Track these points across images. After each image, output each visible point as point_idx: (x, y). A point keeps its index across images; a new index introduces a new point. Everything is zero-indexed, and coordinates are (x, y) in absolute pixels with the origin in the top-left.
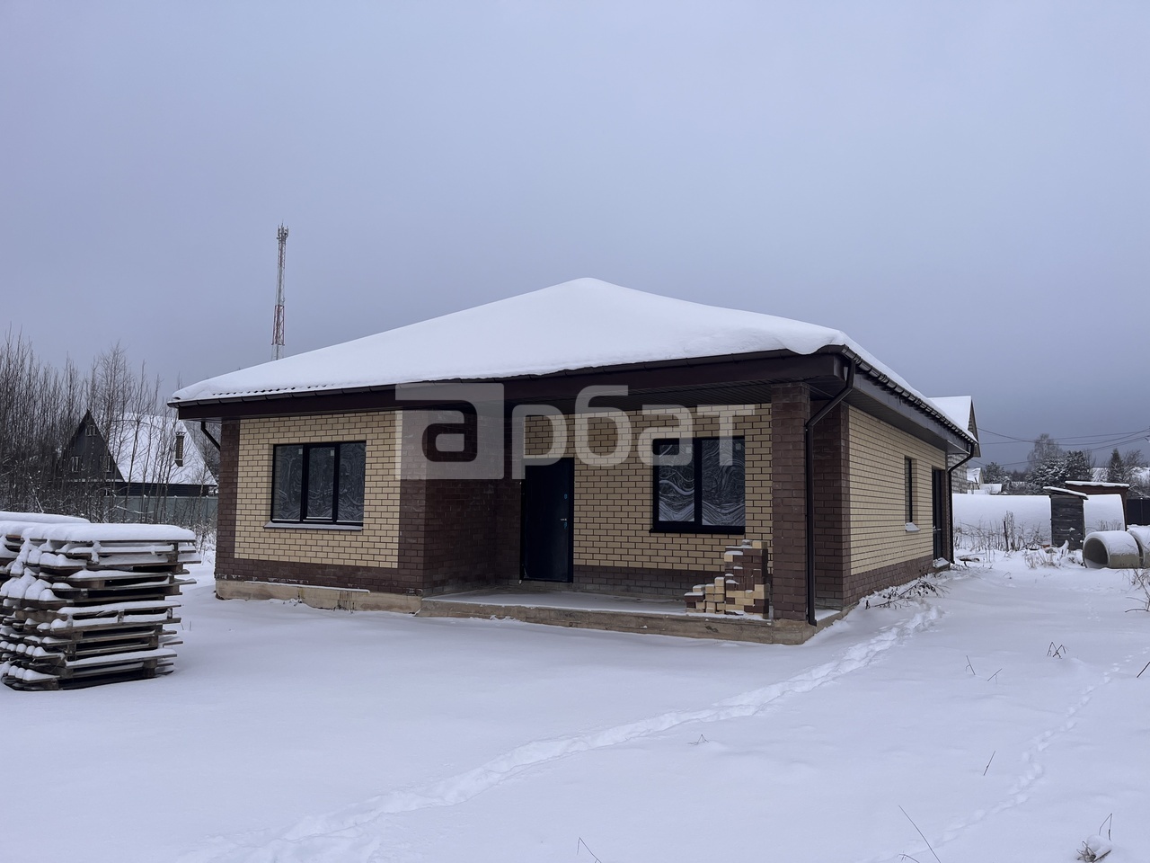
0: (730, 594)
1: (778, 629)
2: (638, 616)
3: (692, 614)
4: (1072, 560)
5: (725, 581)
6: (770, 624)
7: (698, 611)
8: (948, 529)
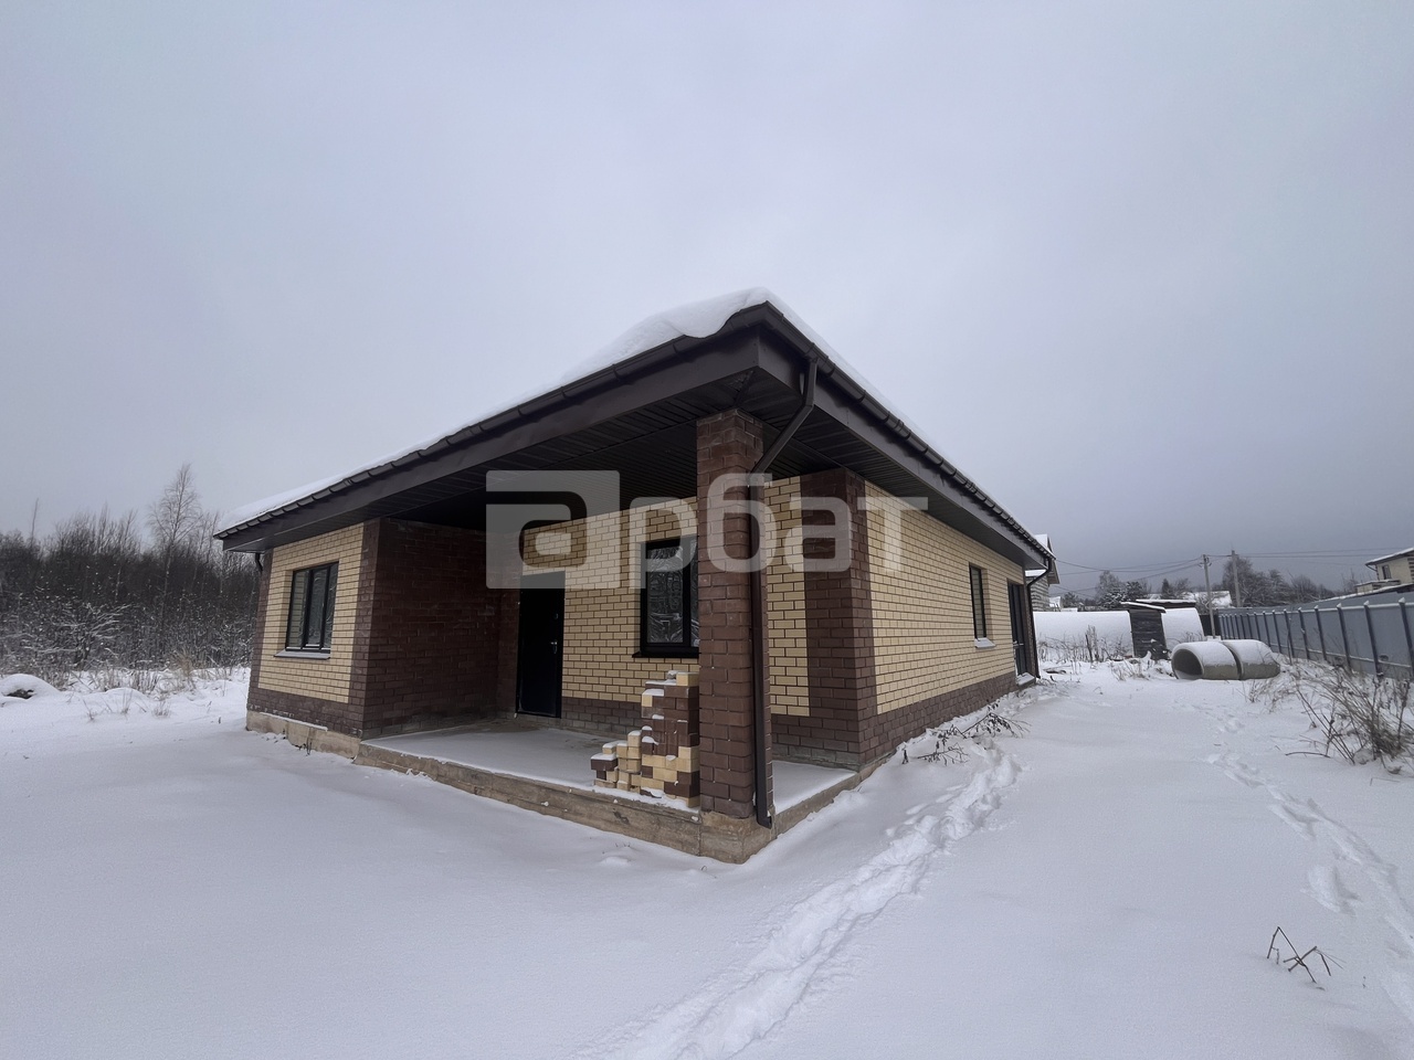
0: (647, 761)
1: (708, 830)
2: (541, 786)
3: (601, 790)
4: (1160, 671)
5: (641, 737)
6: (695, 819)
7: (607, 785)
8: (1031, 643)
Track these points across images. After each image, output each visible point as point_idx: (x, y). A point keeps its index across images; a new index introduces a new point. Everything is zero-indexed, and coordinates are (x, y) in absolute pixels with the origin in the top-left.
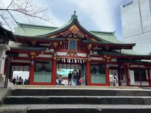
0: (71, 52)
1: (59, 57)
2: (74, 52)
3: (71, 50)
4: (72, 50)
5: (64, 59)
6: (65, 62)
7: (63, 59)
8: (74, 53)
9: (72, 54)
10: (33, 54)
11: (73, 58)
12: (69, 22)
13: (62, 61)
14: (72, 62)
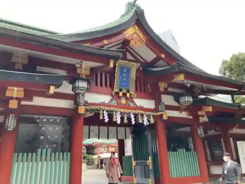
0: (121, 94)
1: (93, 107)
2: (128, 95)
3: (121, 90)
4: (124, 91)
5: (105, 112)
6: (107, 120)
7: (103, 114)
8: (127, 99)
9: (123, 101)
10: (15, 96)
11: (126, 111)
12: (123, 16)
13: (101, 117)
14: (126, 121)
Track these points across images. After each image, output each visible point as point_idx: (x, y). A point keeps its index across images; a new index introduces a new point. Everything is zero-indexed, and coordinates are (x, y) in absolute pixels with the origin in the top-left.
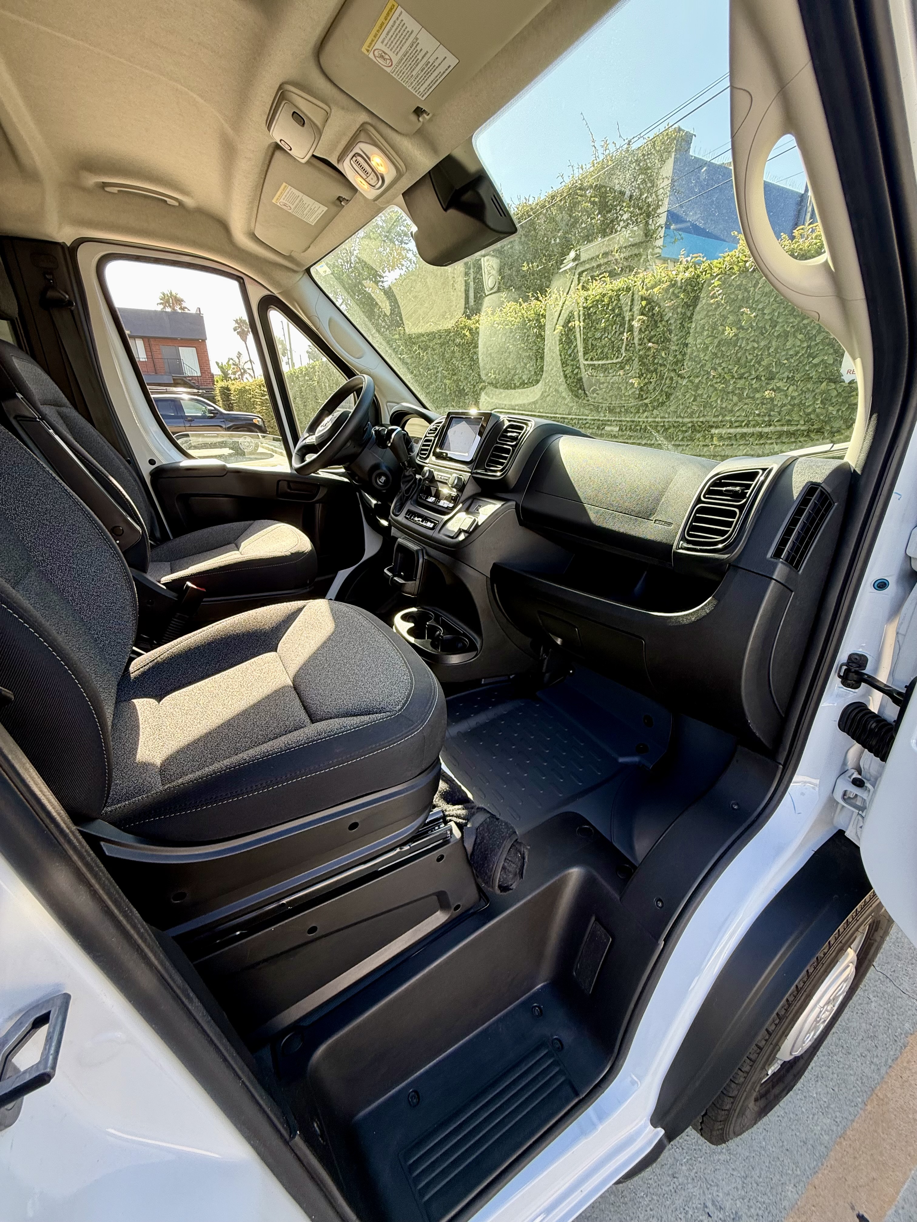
===
**What to do**
Update the lines from the start of the data through the line holding "7: (607, 785)", inclusive, so that "top-left" becomes "upper-left" and all else stays the same. Leave the pictures out of the answer.

**Solution below**
Track these points across images. After each image, output each visible point as point_idx: (x, y). A point keeps its index across images; a new index introduces a new point. Everything is zero-indexed, and coordinates are (x, y) in absolute pixels with the origin in the upper-left.
0: (730, 594)
1: (778, 629)
2: (638, 616)
3: (692, 614)
4: (1072, 560)
5: (725, 581)
6: (770, 624)
7: (698, 611)
8: (948, 529)
0: (647, 761)
1: (708, 830)
2: (541, 786)
3: (601, 790)
4: (1160, 671)
5: (641, 737)
6: (695, 819)
7: (607, 785)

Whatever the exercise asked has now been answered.